Die Cloud kommt für mich daher nicht in Frage. Es gibt dabei viel zu wenig Sicherheit und viel zu wenig Zuverlässigkeit.
 
@ctl: Die Unterscheidung liegt darin, dass man bei professionellen Anbietern das eben nicht selber machen braucht. :)
Ich synchronisiere einfach meinen ganz normale "Eigene Dateien"-Ordner und weiß, dass der Anbieter die Daten beim Synchronisationsvorgang mit meinem Passwort AES-verschlüsselt auf dem Cloud Storage ablegt.
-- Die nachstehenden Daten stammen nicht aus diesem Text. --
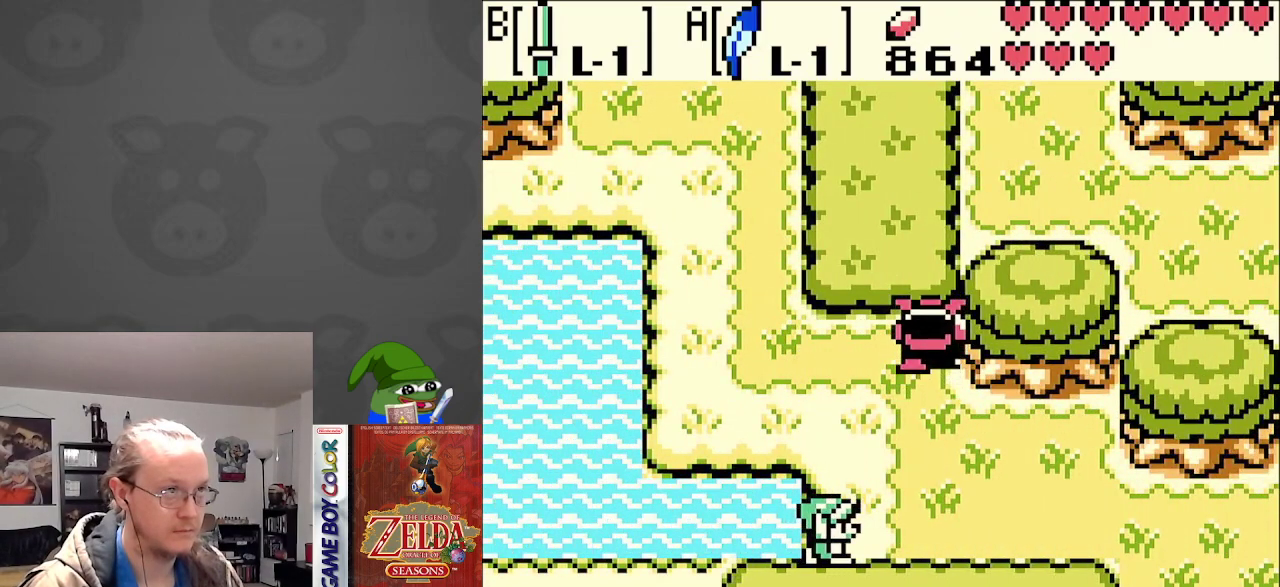
{"buttons": ["DPAD_RIGHT"], "events": []}
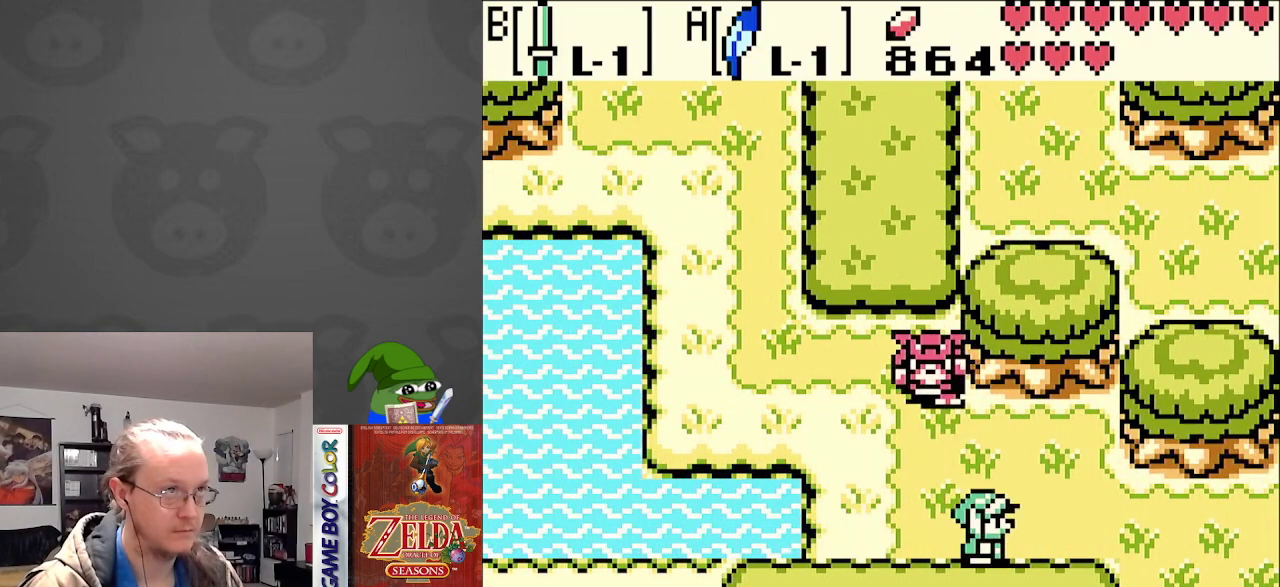
{"buttons": ["DPAD_DOWN", "DPAD_RIGHT"], "events": [[483, "DPAD_DOWN", "down"]]}
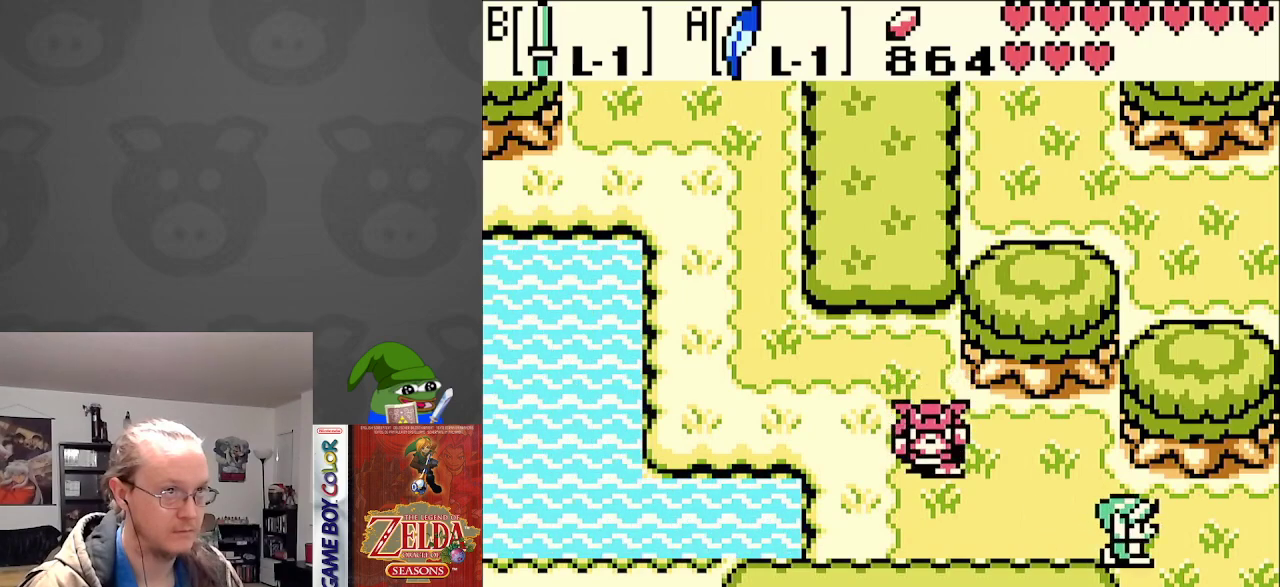
{"buttons": ["DPAD_RIGHT"], "events": [[133, "DPAD_DOWN", "up"]]}
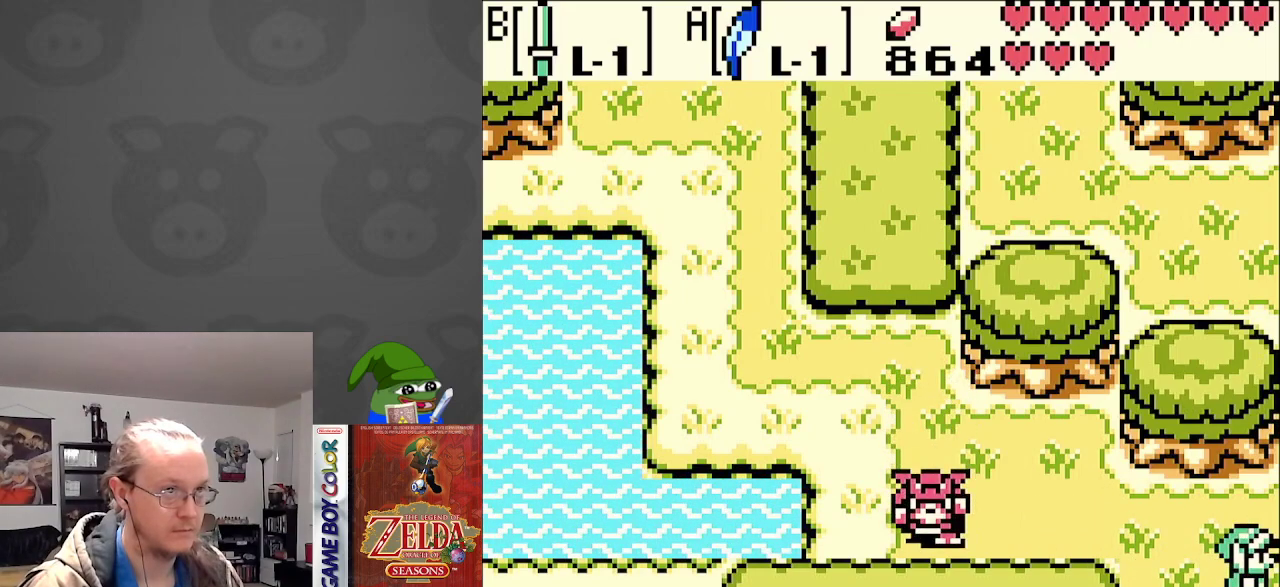
{"buttons": ["DPAD_RIGHT"], "events": [[183, "DPAD_RIGHT", "up"], [467, "DPAD_RIGHT", "down"]]}
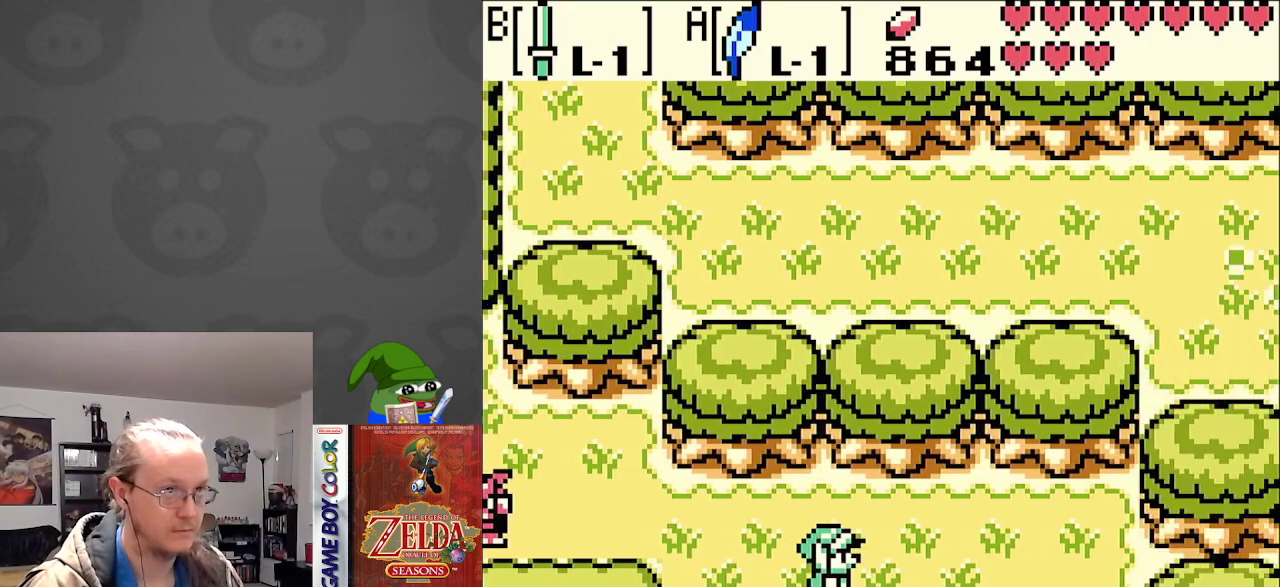
{"buttons": ["DPAD_DOWN", "DPAD_RIGHT"], "events": [[417, "DPAD_DOWN", "down"]]}
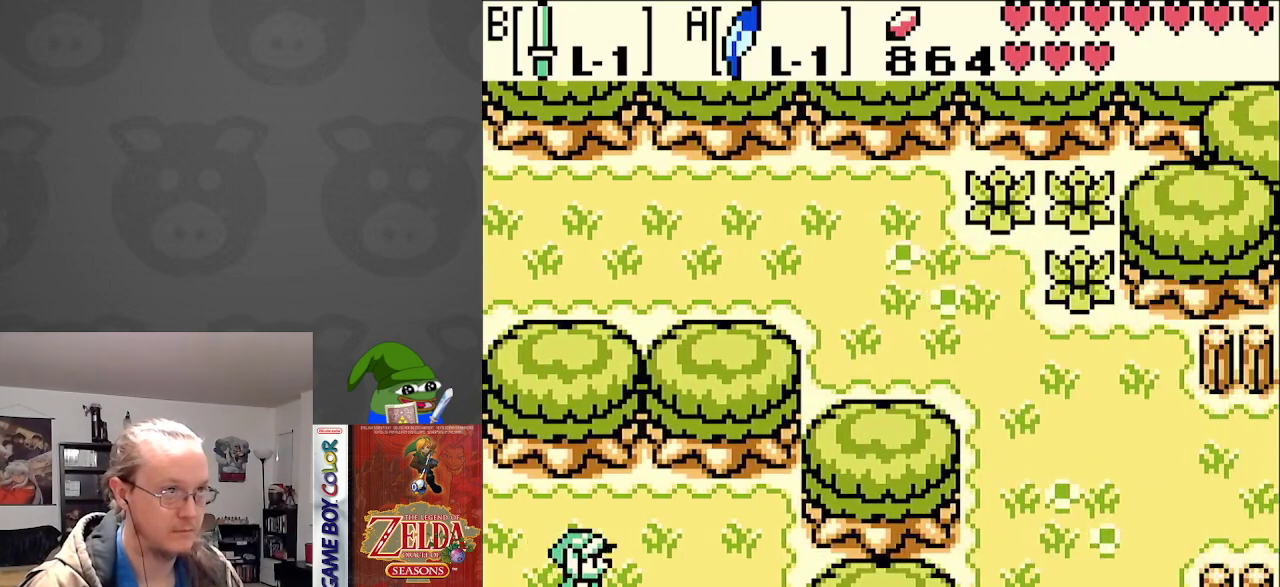
{"buttons": ["DPAD_DOWN", "DPAD_RIGHT"], "events": []}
Aber gut, würde man selber seine Daten erstmal lokal verschlüsseln und dann hochladen, wäre es wirklich egal, dann könnte man das sonstwohin packen, sogar auf den öffentlich zugänglichen Bereich eines ganz normalen Webspace. Aber dafür hat man nunmal keine große Lust. Und am Ende laden viele ihre Daten ohne sie selber zu verschlüsseln bei Diensten hoch, die sie sorglos im Klartext abspeichern, und dann haben diese Leute nach einem Hackerangriff ein großes Problem, aber das muss eben nicht sein. Man kann die Cloud auch so nutzen, dass sie einen Sicherheitsgewinn bringt. :)
 
@ctl: grundsätzlich machst du das bei jeder E-Mail, die du verschickst. Sobald da irgendwas persönliches drin steht, gibst du das aus der Hand.
 
@ctl: Ich speichere Dokumente/Arbeiten für die UNI immer auf der Dropbox... ändert auch nichts dran. Und wenn die USA meint, sie will sich irgend welche Hausaufgaben von mir ansehen soll sie das machen... Vertrauliche Sachen behält man sich lokal oder verschlüsselt man. Ich weiß nicht wie man gegen Cloud sein kann, da kann man genau so gut gegen das Internet sein. Wenn man es richtig anwendet kann dir auch nichts passieren.
 
Ich würde sone Funktion wirklich interessant finden, wenn ich das mit einem FTP verbinden könnte. Aber ohne die Möglichkeit mir meine Wolke selber aussuchen u können, habe ich kein Interesse dran.
 
@eilteult: Das wärs. Die eigene Cloud wäre das Idealste überhaupt. FTP Daten angeben und immer alles auf den eigenen Server... stimme Dir zu 100% zu.
 
@Senfgeist: Nichts leichter als das: Filezilla - http://www.netzwerktotal.de/filezillaserver.htm
 
@Senfgeist: die eigene Cloud gibt es doch schon, z.B. von Canonical und anderen Firmen. Habe mir eine auf einem Server, der in einem Rechenzentrum installiert und nutze schon seit über 1 Jahr Cloudfunktionen. Kann es nur empfehlen!
 
@eilteult: faktisch gibts die cloud doch schon seit jahren. ich habe zb. mal ausprobiert wie das 1und1 smartdrive funktioniert. klinkt sich als laufwerk in den dateimanager - ist faktisch nichts anderes als ne private cloud... nicht das es besser wär, aber hier wird versucht was alt bekanntes als neues feature zu verkaufen, was mich zur abschließenden Feststellung bringt: wenn man sonst keine gründe findet um neue versionen zu rechtfertigen, füllt man scheiße in vasen und bietet es in verschiedenen geschmacksrichtungen an. was ist wenn so ne wolke ma abregnet?
 
@Rikibu: Cloud fremder Anbieter ist für den DAU die richtigen Anwenden nutzen sowas nicht oder haben Speicher zu hause und wer ein bischen grips anwendet kann auch eine eigene Cloud mit permanenten Sync seiner Daten erstellen.
 
@eilteult: in der Microsoft Office Welt wäre das Sharepoint und das ist nicht neu. Die Anbindung ans SkyDrive ist übrigens auch nicht neu, nur hat man es jetzt halt noch verschönert.
 
hab ich mir mit office 2010 auch eingerichtet, zwar nicht so perfekt aber erfüllt sein zweck. wenn das jetzt noch dau tauglich gemacht wird, dollte das erfollg haben :)
 
Ich verwende Office täglich und habe meine Dokumente ständig auf SkyDrive. SkyDrive und Office laufen super Hand in Hand, warum belassen die es nicht einfach bei SkyDrive?
 
Was ich bis jetzt gesehen hatte, sieht absolut identisch von MS-Office 2010 aus. Warum also kaufen?
Geht das Office 15 eigentlich auf einem ganz normalen PC/Windows7 oder nur auf diesen Konsolen, wie etwa Tabletts oder Wii oder wie sie alle heißen?
 
@MiBe: Ja, auf der Wii geht es z.B.. Ist ja auch logisch, das MS lieber auf die weit verbreitete Wii als Plattform setzt. Windows-PCs werden über bewertet.